Figure 2Macroscopic complete resection by sparing the entire right lung was achieved with extended pleurectomy and decortication. (A) Chest roentgenogram; (B) intraoperative photograph. (RLL, right lower lobe; RML, right middle lobe; RUL, right upper lobe.)
Figure 3(A) The biopsy specimen showed diffuse proliferation of atypical spindle cells arranged in fascicles or in haphazard patterns with mitotic figures. (Hematoxylin and eosin; original magnification ×100.) The atypical spindle cells were diffusely positive for D2-40 and focally positive for AE1/AE3 and calretinin, whereas they were negative for thyroid transcription factor 1 and carcinoembryonic antigen.
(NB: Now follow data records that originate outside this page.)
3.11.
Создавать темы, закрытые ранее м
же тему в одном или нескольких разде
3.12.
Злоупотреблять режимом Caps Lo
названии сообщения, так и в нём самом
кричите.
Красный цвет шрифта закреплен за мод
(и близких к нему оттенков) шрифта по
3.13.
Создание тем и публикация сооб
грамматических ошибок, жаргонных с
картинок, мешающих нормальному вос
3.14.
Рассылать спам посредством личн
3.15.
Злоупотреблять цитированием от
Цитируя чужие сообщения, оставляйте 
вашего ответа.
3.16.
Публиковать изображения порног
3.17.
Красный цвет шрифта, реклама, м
These features are compatible with sarcomatoid mesothelioma. (B) The surgical specimen of the pleura, diaphragm, and pericardium exhibited dense fibrosis, inflammation, and necrosis resulting from immunotherapy. Only small clusters of atypical spindle or polygonal cells with mitotic figures were seen in less than 1% of resected tissue. (Original magnification ×100.)
Because immunotherapy using nivolumab in combination with ipilimumab has been approved as a first-line systemic treatment for unresectable MPM, some patients may be candidates for salvage surgery after immunotherapy. In fact, Banks and coworkers
reported a case of salvage extrapleural pneumonectomy after immunotherapy for refractory MPM. Here we presented a case of salvage P/D after immunotherapy. A lung-sparing surgical procedure such as P/D may be associated with lower morbidity and mortality, and it has been preferred for resectable MPM in recent years.
As curative-intent salvage surgery after immunotherapy that is sometimes associated with fatal adverse events such as interstitial lung disease, P/D may provide a greater advantage over extrapleural pneumonectomy if macroscopic complete resection is achieved with P/D. The present case also revealed pathologic evidence of efficacy of immunotherapy because less than 1% of tumor cells were viable in the resected specimen. These results suggest that neoadjuvant immunotherapy before surgery for resectable MPM is a promising treatment strategy that should be examined in future clinical trials.
In conclusion, the present case may indicate that P/D is safe and feasible after immunotherapy and that immunotherapy may provide a dramatic pathologic response in patients with MPM. The present case also indicates the promise of P/D after neoadjuvant immunotherapy for resectable MPM.